Input data Block Start
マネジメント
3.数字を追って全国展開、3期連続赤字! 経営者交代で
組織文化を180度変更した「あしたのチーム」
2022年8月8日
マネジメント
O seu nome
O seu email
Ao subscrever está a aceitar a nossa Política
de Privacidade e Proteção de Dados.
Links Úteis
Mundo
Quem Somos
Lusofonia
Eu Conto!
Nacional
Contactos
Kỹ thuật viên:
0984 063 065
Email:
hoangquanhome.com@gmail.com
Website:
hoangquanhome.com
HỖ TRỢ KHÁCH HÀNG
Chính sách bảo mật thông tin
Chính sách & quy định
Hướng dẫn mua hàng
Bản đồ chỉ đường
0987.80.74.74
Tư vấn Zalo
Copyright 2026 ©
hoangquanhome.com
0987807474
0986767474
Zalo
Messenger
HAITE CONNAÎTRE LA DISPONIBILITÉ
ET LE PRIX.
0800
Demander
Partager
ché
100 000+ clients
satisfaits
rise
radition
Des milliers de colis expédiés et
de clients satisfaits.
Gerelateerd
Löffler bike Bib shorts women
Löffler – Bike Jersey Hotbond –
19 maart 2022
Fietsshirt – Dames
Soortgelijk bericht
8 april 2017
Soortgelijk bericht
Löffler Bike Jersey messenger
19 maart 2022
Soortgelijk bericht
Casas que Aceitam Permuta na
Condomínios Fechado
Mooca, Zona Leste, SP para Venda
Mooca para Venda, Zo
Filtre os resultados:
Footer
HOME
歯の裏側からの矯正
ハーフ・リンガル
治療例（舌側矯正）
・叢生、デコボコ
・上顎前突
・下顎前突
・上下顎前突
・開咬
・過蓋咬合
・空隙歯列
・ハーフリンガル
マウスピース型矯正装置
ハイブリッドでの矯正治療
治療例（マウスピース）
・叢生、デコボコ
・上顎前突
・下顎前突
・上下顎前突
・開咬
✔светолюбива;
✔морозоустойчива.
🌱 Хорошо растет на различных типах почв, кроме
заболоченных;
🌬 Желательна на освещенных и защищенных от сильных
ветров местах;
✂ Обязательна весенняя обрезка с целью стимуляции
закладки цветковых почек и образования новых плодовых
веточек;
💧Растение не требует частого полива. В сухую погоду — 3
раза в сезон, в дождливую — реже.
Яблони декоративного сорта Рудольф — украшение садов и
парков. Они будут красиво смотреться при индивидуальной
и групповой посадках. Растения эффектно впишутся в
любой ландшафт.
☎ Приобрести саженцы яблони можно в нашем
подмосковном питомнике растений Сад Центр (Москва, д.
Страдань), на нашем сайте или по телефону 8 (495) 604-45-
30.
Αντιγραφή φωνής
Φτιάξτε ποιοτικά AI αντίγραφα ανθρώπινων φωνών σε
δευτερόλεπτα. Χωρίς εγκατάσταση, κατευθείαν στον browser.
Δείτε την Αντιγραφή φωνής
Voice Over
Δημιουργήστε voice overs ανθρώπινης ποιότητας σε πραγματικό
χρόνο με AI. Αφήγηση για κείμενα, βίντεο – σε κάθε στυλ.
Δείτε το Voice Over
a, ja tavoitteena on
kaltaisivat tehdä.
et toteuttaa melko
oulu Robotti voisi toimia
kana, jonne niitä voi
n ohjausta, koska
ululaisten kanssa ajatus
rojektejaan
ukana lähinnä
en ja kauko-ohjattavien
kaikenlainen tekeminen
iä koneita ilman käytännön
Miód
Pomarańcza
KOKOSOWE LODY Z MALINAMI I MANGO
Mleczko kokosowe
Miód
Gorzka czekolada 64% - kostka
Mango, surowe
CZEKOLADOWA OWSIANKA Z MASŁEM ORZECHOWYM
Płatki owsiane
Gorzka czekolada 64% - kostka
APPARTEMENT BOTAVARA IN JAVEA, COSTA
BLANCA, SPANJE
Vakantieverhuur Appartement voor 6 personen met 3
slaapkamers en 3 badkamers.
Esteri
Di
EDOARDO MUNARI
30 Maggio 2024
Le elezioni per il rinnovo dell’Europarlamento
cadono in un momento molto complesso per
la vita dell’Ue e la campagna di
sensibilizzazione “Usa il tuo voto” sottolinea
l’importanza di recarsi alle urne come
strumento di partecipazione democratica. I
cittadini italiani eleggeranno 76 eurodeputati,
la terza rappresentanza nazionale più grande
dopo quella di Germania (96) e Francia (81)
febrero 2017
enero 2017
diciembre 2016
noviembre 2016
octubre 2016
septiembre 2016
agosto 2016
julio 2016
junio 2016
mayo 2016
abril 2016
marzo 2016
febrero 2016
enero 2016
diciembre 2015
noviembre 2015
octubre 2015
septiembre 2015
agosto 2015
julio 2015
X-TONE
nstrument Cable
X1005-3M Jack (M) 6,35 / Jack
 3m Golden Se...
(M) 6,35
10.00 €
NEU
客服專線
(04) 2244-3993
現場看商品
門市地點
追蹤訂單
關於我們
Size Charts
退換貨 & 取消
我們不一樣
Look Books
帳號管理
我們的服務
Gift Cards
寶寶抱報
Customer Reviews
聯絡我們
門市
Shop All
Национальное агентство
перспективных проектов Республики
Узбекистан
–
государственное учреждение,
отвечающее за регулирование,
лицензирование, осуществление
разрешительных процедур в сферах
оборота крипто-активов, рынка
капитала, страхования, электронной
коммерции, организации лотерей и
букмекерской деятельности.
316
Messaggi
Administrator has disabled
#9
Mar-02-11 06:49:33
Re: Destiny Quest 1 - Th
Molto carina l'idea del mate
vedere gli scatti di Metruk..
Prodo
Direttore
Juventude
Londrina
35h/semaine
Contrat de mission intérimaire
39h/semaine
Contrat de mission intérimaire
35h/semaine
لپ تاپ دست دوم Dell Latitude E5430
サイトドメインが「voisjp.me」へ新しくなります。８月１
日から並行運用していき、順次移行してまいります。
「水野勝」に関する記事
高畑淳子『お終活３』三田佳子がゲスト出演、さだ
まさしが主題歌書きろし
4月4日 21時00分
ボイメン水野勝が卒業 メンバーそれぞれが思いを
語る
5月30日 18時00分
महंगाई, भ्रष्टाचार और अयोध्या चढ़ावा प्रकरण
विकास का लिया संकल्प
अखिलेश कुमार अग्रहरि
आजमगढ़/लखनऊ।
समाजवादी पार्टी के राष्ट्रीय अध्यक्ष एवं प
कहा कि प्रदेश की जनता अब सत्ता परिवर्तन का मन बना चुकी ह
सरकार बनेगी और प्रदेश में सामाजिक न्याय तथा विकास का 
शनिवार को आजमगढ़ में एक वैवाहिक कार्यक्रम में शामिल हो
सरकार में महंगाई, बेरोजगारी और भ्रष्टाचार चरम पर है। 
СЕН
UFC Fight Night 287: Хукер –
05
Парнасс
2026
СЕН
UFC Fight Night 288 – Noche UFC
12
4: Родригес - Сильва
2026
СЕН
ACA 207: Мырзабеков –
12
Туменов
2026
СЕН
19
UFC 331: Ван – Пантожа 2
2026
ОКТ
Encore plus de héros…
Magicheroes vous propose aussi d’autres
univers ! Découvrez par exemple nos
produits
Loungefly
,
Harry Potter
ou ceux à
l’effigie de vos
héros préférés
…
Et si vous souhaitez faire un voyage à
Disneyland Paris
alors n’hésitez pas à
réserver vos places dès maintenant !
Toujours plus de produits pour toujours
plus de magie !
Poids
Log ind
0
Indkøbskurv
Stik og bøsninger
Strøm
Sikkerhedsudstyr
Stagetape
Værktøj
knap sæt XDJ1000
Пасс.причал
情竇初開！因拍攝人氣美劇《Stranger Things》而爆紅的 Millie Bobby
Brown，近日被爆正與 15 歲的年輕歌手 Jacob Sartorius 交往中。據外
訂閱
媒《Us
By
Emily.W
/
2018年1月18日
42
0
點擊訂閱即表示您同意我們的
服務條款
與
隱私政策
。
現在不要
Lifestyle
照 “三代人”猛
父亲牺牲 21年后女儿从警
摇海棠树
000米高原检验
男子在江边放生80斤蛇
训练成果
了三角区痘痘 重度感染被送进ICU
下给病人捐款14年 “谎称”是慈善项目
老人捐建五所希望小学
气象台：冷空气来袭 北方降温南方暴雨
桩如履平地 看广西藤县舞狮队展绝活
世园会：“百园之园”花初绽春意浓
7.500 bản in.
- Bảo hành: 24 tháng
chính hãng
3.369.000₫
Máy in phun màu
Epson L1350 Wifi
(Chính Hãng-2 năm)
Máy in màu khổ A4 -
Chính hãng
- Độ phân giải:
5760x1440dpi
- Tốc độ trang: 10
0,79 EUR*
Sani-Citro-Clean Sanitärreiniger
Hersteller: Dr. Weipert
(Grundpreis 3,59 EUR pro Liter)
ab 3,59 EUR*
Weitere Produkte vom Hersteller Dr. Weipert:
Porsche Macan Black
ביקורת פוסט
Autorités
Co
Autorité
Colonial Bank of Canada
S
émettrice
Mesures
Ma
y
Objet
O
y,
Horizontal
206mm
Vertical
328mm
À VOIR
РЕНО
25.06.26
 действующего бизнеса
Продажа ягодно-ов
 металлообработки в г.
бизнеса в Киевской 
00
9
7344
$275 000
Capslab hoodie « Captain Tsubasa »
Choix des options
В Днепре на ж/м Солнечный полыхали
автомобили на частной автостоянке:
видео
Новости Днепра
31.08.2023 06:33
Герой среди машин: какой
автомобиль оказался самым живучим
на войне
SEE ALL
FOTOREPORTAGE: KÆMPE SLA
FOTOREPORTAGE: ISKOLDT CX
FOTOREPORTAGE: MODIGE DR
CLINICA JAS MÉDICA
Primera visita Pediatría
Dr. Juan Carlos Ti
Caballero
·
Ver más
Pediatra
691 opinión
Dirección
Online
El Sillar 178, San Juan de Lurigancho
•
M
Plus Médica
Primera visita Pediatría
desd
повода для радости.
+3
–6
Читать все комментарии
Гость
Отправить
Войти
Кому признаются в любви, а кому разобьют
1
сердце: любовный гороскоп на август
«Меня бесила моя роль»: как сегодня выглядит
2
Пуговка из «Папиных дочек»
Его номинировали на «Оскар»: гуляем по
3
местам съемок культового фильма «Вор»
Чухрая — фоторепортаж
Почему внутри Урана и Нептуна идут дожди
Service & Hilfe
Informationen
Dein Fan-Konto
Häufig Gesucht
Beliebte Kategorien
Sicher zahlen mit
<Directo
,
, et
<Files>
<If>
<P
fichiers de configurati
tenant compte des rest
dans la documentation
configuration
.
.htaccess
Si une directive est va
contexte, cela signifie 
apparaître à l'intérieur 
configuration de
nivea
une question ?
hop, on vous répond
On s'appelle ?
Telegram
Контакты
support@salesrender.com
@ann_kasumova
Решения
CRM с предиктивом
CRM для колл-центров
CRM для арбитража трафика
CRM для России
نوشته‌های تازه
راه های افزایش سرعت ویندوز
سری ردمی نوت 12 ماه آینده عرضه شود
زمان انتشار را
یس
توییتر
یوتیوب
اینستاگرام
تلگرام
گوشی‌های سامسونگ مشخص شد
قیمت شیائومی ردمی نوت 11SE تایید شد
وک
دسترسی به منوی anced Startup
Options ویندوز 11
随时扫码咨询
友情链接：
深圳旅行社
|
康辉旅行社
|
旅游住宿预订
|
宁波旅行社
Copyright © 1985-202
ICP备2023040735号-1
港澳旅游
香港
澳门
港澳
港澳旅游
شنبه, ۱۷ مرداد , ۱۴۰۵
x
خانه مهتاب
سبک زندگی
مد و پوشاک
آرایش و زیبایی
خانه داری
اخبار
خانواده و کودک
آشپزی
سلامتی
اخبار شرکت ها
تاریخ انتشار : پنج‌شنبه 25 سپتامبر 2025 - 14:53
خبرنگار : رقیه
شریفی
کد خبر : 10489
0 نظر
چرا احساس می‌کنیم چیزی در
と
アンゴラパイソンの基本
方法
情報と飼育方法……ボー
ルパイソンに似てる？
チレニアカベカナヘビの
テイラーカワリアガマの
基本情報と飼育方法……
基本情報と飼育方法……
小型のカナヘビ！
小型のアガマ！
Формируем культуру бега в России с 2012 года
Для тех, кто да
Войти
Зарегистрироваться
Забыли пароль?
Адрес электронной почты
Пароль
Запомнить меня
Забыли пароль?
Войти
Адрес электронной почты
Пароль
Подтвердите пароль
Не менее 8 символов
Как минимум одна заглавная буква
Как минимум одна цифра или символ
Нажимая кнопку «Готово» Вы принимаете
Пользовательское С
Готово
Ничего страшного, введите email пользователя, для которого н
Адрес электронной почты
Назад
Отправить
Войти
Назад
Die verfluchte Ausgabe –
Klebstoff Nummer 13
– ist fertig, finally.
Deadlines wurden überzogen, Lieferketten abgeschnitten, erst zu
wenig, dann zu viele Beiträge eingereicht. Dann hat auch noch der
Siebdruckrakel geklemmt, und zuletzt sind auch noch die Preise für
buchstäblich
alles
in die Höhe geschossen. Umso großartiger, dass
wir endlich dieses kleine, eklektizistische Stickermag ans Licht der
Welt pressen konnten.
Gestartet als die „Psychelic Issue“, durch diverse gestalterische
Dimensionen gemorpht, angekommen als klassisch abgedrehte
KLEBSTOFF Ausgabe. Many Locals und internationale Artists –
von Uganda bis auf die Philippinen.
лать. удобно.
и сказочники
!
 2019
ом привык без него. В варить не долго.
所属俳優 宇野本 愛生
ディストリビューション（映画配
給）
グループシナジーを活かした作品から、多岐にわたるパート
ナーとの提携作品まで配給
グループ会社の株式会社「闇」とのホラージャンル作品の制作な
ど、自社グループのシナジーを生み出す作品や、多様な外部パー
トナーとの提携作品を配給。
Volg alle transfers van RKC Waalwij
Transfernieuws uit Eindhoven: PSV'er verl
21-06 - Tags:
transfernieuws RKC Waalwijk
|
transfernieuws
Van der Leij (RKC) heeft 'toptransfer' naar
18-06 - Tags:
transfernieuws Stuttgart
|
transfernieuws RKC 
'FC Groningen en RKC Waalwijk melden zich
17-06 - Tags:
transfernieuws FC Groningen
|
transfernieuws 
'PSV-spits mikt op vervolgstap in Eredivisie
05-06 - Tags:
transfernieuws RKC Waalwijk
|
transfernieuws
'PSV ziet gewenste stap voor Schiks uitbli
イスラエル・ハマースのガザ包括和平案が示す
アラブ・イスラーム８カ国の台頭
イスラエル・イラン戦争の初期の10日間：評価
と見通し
Input data Block End
== What to do ==
Could you write out, exactly as they stand, only the lines above that begin at the line with "39h/semaine" and stop after the line with "कहा कि प्रदेश"?

== Result ==
39h/semaine
Contrat de mission intérimaire
35h/semaine
لپ تاپ دست دوم Dell Latitude E5430
サイトドメインが「voisjp.me」へ新しくなります。８月１
日から並行運用していき、順次移行してまいります。
「水野勝」に関する記事
高畑淳子『お終活３』三田佳子がゲスト出演、さだ
まさしが主題歌書きろし
4月4日 21時00分
ボイメン水野勝が卒業 メンバーそれぞれが思いを
語る
5月30日 18時00分
महंगाई, भ्रष्टाचार और अयोध्या चढ़ावा प्रकरण
विकास का लिया संकल्प
अखिलेश कुमार अग्रहरि
आजमगढ़/लखनऊ।
समाजवादी पार्टी के राष्ट्रीय अध्यक्ष एवं प
कहा कि प्रदेश की जनता अब सत्ता परिवर्तन का मन बना चुकी ह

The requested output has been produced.